* _PROBLEM_:
When you write out the listing, keep every character and omit the pictures.

* _SUPPLIED DATA_:
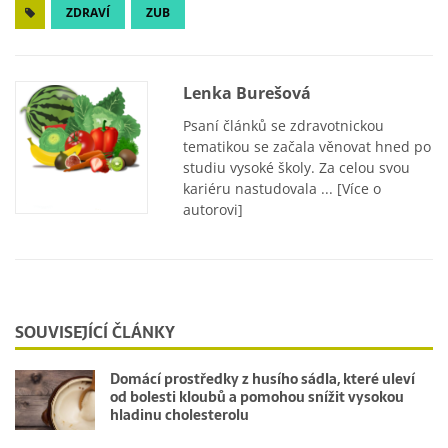
ZDRAVÍ
ZUB
Lenka Burešová
Psaní článků se zdravotnickou
tematikou se začala věnovat hned po
studiu vysoké školy. Za celou svou
kariéru nastudovala ...
[Více o
autorovi]
SOUVISEJÍCÍ ČLÁNKY
Domácí prostředky z husího sádla, které uleví
od bolesti kloubů a pomohou snížit vysokou
hladinu cholesterolu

* _YOUR RESPONSE_:
ZDRAVÍ
ZUB
Lenka Burešová
Psaní článků se zdravotnickou
tematikou se začala věnovat hned po
studiu vysoké školy. Za celou svou
kariéru nastudovala ...
[Více o
autorovi]
SOUVISEJÍCÍ ČLÁNKY
Domácí prostředky z husího sádla, které uleví
od bolesti kloubů a pomohou snížit vysokou
hladinu cholesterolu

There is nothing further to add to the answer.